Bonchamp - Tome I

Bonchamp (Marie-Joseph de), oncle paternel de l'illustre général vendéen, né au château de la Baronnière en la Chapelle-Saint-Florent, vint habiter, après 1779, le manoir du Bignon, situé à l'entrée méridionale du bourg de Saint-Laurent-des-Mortiers, héritage maternel de sa femme, Jeanne-Louise Guitau, fille de Jacob G., seigneur de Bannes, lieutenant de la sénéchaussée d'Anjou, et de Dlle Gouesse. Élu membre du département, le 4 juillet 1790, M. de Bonchamp émigra ensuite et rentra en France en 1797. Après la Révolution, il fut nommé maire de Saint-Laurent et, en 1804, conseiller général de la Mayenne. Vers la même époque, il commença la reconstruction du vieux manoir du Bignon qui fut achevé par son fils.

== (Louis-Florent), marquis de Bonchamp, né au Bignon du précédent, le 22 juillet 1782, et maire de Saint-Laurent, en place de son père, le 2 avril 1896, fut un des premiers à lever le drapeau blanc dans le pays de Château-Gontier pendant les Cent-Jours. Plus de 120 volontaires vinrent se ranger sous son commandement et sa compagnie fut toujours la plus nombreuse de la division Gaullier, dit Grand-Pierre. Il fit cette campagne, dit Mme de Genlis « avec la distinction et le désintéressement qu'on devait attendre d'un homme qui est maintenant le seul qui puisse transmettre un nom devenu si justement célèbre », et se distingua surtout au combat de Champigné (10 juin 1815) où les royalistes comptèrent trois morts et une dizaine de blessés.

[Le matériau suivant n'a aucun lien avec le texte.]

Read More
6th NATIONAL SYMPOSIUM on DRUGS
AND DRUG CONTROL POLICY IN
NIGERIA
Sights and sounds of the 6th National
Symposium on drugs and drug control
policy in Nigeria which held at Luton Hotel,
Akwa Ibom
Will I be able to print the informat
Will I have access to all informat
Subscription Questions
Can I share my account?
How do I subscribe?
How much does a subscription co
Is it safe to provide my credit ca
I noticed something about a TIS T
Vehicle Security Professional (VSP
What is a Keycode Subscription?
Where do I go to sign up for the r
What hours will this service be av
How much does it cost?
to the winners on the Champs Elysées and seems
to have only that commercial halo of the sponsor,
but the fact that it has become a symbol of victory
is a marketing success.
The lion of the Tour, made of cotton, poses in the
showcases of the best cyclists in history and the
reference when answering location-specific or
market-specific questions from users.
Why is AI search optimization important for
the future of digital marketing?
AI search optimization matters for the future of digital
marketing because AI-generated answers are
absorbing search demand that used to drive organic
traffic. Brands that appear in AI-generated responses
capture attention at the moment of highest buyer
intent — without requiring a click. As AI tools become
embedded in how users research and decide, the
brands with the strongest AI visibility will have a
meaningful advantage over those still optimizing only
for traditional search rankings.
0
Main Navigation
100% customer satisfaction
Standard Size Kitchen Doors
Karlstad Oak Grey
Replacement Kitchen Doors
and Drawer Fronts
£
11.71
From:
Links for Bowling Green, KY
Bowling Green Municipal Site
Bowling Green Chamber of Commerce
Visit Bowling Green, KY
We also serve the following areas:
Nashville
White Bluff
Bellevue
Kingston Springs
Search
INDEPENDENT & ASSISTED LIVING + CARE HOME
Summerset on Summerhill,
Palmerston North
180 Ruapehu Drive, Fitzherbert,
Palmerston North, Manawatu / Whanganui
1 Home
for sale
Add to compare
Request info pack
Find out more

Au retour de Louis XVIII, le Mis de Bonchamp fut nommé chevalier de la Légion d'honneur, et membre du conseil général de la Mayenne, par ordonnance du 30 décembre 1815. Sous-préfet de Château-Gontier en 1824, il fit preuve d'un esprit de conciliation auquel tous les partis rendaient justice, démissionna au mois d'août 1830 et se retira dans son château de Saint-Laurent d'où il dirigea le mouvement légitimiste de 1832. Il y mourut, le 26 février 1853, dans la pratique de toutes les vertus chrétiennes, laissant de son mariage avec Catherine de Boylesve, fille unique d'Étienne de B., chevalier de Saint-Louis, lieutenant-colonel, deux filles et un fils.

== (Edmond-Henri), né le 6 juin 1811, chevalier de la Légion d'honneur, officier supérieur de cavalerie, épousa vers 1852 Dlle Jeanny de la Porte. Il servit pendant plus de vingt ans dans l'armée d'Afrique, où il fut cité trois fois au rapport pour actions d'éclat. « C'est le plus brave soldat de l'armée, écrivait le général Bedeau ; je l'ai vu, au plus fort de la mêlée, saisissant un drapeau arabe. » Il est le père d'Arthur-Edmond de B., mort capitaine au Tonkin, et de Christian-Melchior, marquis de Bonchamp, né en 1860, l'explorateur si connu du Katanga, chef de mission en Abyssinie (1896-1897), chevalier de la Légion d'honneur, chef au secrétariat du gouverneur du Congo français, le dernier représentant du nom et des armes de cette illustre famille.

Notice par M. le marquis de Quatrebarbes. — Correspondance administrative. — Notes de M. Baguenier-Desormeaux.